▶ **EXERCISE DIRECTIONS**
Convert every line of the listing below into a JSON list of strings, one string per line, leaving out blank lines. Omit the pictures.

[Stored data]
= = = = =

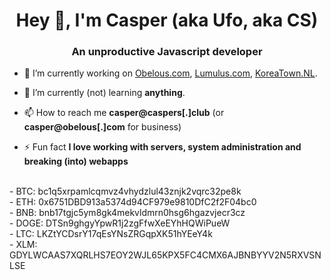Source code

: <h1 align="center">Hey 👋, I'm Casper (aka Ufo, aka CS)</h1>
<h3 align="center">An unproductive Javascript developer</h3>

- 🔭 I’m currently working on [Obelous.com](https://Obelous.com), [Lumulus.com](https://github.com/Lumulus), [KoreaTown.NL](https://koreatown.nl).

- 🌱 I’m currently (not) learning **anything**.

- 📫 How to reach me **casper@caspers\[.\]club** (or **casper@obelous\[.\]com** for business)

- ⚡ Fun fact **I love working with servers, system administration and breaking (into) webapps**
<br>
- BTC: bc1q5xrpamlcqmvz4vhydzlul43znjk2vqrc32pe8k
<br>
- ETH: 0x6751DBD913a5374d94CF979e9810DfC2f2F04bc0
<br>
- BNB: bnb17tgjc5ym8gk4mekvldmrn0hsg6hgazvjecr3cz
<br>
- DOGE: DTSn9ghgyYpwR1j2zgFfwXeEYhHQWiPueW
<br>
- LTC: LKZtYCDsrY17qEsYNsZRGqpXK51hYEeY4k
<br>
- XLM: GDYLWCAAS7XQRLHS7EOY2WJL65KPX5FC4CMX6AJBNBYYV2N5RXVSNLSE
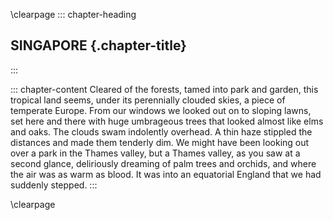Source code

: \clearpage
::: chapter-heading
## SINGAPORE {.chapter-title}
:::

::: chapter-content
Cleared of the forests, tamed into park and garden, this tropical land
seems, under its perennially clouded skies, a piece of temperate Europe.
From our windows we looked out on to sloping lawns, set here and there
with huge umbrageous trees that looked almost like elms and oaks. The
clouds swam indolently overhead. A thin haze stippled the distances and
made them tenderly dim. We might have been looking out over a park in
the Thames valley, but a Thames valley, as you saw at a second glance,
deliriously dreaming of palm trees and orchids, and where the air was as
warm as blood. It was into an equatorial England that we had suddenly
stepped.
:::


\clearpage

= = = = =

▶ **RESULT OF THIS TASK**
[
  "Source code",
  ": <h1 align=\"center\">Hey 👋, I'm Casper (aka Ufo, aka CS)</h1>",
  "<h3 align=\"center\">An unproductive Javascript developer</h3>",
  "- 🔭 I’m currently working on [Obelous.com](https://Obelous.com), [Lumulus.com](https://github.com/Lumulus), [KoreaTown.NL](https://koreatown.nl).",
  "- 🌱 I’m currently (not) learning **anything**.",
  "- 📫 How to reach me **casper@caspers\\[.\\]club** (or **casper@obelous\\[.\\]com** for business)",
  "- ⚡ Fun fact **I love working with servers, system administration and breaking (into) webapps**",
  "<br>",
  "- BTC: bc1q5xrpamlcqmvz4vhydzlul43znjk2vqrc32pe8k",
  "<br>",
  "- ETH: 0x6751DBD913a5374d94CF979e9810DfC2f2F04bc0",
  "<br>",
  "- BNB: bnb17tgjc5ym8gk4mekvldmrn0hsg6hgazvjecr3cz",
  "<br>",
  "- DOGE: DTSn9ghgyYpwR1j2zgFfwXeEYhHQWiPueW",
  "<br>",
  "- LTC: LKZtYCDsrY17qEsYNsZRGqpXK51hYEeY4k",
  "<br>",
  "- XLM: GDYLWCAAS7XQRLHS7EOY2WJL65KPX5FC4CMX6AJBNBYYV2N5RXVSNLSE",
  "Source code",
  ": \\clearpage",
  "::: chapter-heading",
  "## SINGAPORE {.chapter-title}",
  ":::",
  "::: chapter-content",
  "Cleared of the forests, tamed into park and garden, this tropical land",
  "seems, under its perennially clouded skies, a piece of temperate Europe.",
  "From our windows we looked out on to sloping lawns, set here and there",
  "with huge umbrageous trees that looked almost like elms and oaks. The",
  "clouds swam indolently overhead. A thin haze stippled the distances and",
  "made them tenderly dim. We might have been looking out over a park in",
  "the Thames valley, but a Thames valley, as you saw at a second glance,",
  "deliriously dreaming of palm trees and orchids, and where the air was as",
  "warm as blood. It was into an equatorial England that we had suddenly",
  "stepped.",
  ":::",
  "\\clearpage"
]